The economy is widely believed to have resumed its growth in the current quarter: In a survey released in May, 34 economists told the Federal Reserve Bank of Philadelphia that they expect GDP to grow at a 2.3% annual pace from April through June and 2.5% for all of 2022. Still, their forecast marked a sharp drop from the 4.2% growth estimate for the current quarter in the Philadelphia Fed’s previous survey in February.
Considerable uncertainties, though, are clouding the outlook for the U.S. and global economies. Russia’s war against Ukraine has disrupted trade in energy, grains and other commodities and driven fuel and food prices dramatically higher. China’s draconian COVID-19 crackdown has also slowed growth in the world’s second-biggest economy and worsened global supply chain bottlenecks. The Federal Reserve has begun aggressively raising interest rates to fight the fastest inflation the United States has suffered since the early 1980s.

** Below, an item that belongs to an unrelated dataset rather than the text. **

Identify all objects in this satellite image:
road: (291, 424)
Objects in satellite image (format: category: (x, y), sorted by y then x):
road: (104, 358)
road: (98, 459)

The Fed is banking on its ability to engineer a so-called soft landing: Raising borrowing rates enough to slow growth and cool inflation without causing a recession. Many economists, though, are skeptical that the central bank can pull it off. More than half the economists surveyed by the National Association for Business Economics foresee at least a 25% probability that the U.S. economy will sink into recession within a year.
“While we still expect the Fed to steer the economy toward a soft landing, downside risks to the economy and the probability of a recession are increasing,” economists Lydia Boussour and Kathy Bostjancic of Oxford Economics cautioned in a research note. “A more aggressive pace of Fed rate hikes, a tightening in financial conditions, the ongoing war in Ukraine and China’s zero-Covid strategy increase the risk of a hard landing in 2023,” they added.
In the meantime, higher borrowing rates appear to be slowing at least one crucial sector of the economy – the housing market. Last month, sales of both existing homes and new homes showed signs of faltering, worsened by sharply higher home prices and a shrunken supply of properties for sale.